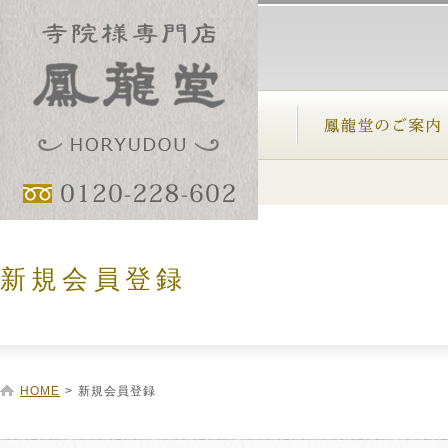
新規会員登録
HOME
>
新規会員登録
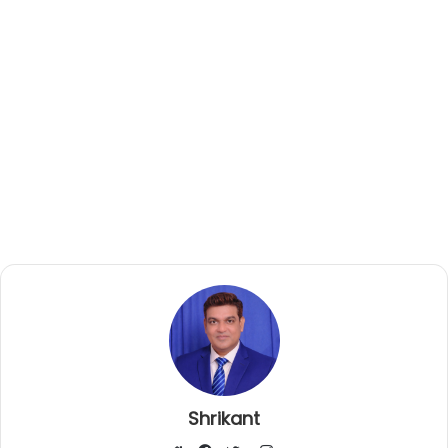
Shrikant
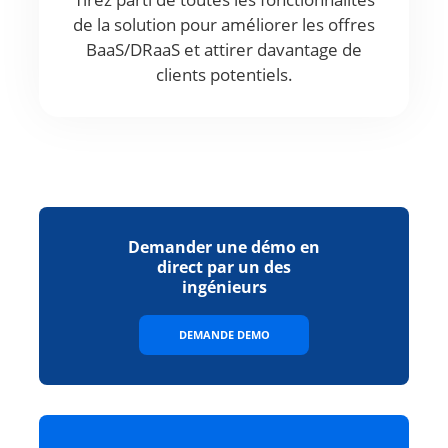
de la solution pour améliorer les offres
BaaS/DRaaS et attirer davantage de
clients potentiels.
Demander une démo en
direct par un des
ingénieurs
DEMANDE DEMO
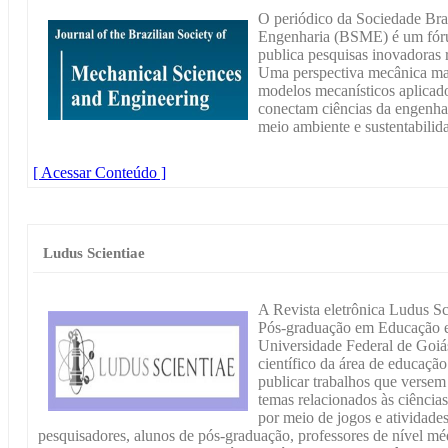
O periódico da Sociedade Bras
Engenharia (BSME) é um fórum
publica pesquisas inovadoras 
Uma perspectiva mecânica mai
modelos mecanísticos aplicado
conectam ciências da engenhar
meio ambiente e sustentabilid
[ Acessar Conteúdo ]
Ludus Scientiae
A Revista eletrônica Ludus Sc
Pós-graduação em Educação e
Universidade Federal de Go
científico da área de educaçã
publicar trabalhos que versem
temas relacionados às ciências
por meio de jogos e atividades
pesquisadores, alunos de pós-graduação, professores de nível méd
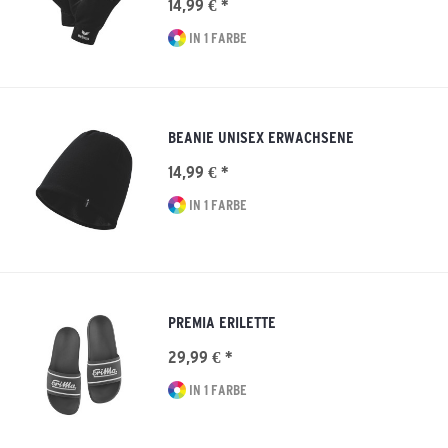
14,99 € *
IN 1 FARBE
BEANIE UNISEX ERWACHSENE
14,99 € *
IN 1 FARBE
PREMIA ERILETTE
29,99 € *
IN 1 FARBE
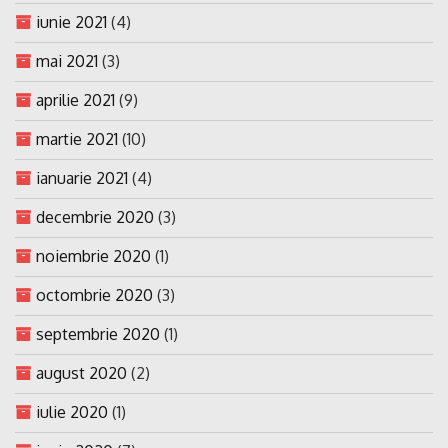
iunie 2021
(4)
mai 2021
(3)
aprilie 2021
(9)
martie 2021
(10)
ianuarie 2021
(4)
decembrie 2020
(3)
noiembrie 2020
(1)
octombrie 2020
(3)
septembrie 2020
(1)
august 2020
(2)
iulie 2020
(1)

####

Aim of the task: Exactly as written, return every line of the listing, but not the pictures.

Response below:
新規会員登録
HOME
>
新規会員登録
Shrikant
de la solution pour améliorer les offres
BaaS/DRaaS et attirer davantage de
clients potentiels.
Demander une démo en
direct par un des
ingénieurs
DEMANDE DEMO
O periódico da Sociedade Bras
Engenharia (BSME) é um fórum
publica pesquisas inovadoras 
Uma perspectiva mecânica mai
modelos mecanísticos aplicado
conectam ciências da engenhar
meio ambiente e sustentabilid
[ Acessar Conteúdo ]
Ludus Scientiae
A Revista eletrônica Ludus Sc
Pós-graduação em Educação e
Universidade Federal de Go
científico da área de educaçã
publicar trabalhos que versem
temas relacionados às ciências
por meio de jogos e atividades
pesquisadores, alunos de pós-graduação, professores de nível méd
14,99 € *
IN 1 FARBE
BEANIE UNISEX ERWACHSENE
14,99 € *
IN 1 FARBE
PREMIA ERILETTE
29,99 € *
IN 1 FARBE
iunie 2021
(4)
mai 2021
(3)
aprilie 2021
(9)
martie 2021
(10)
ianuarie 2021
(4)
decembrie 2020
(3)
noiembrie 2020
(1)
octombrie 2020
(3)
septembrie 2020
(1)
august 2020
(2)
iulie 2020
(1)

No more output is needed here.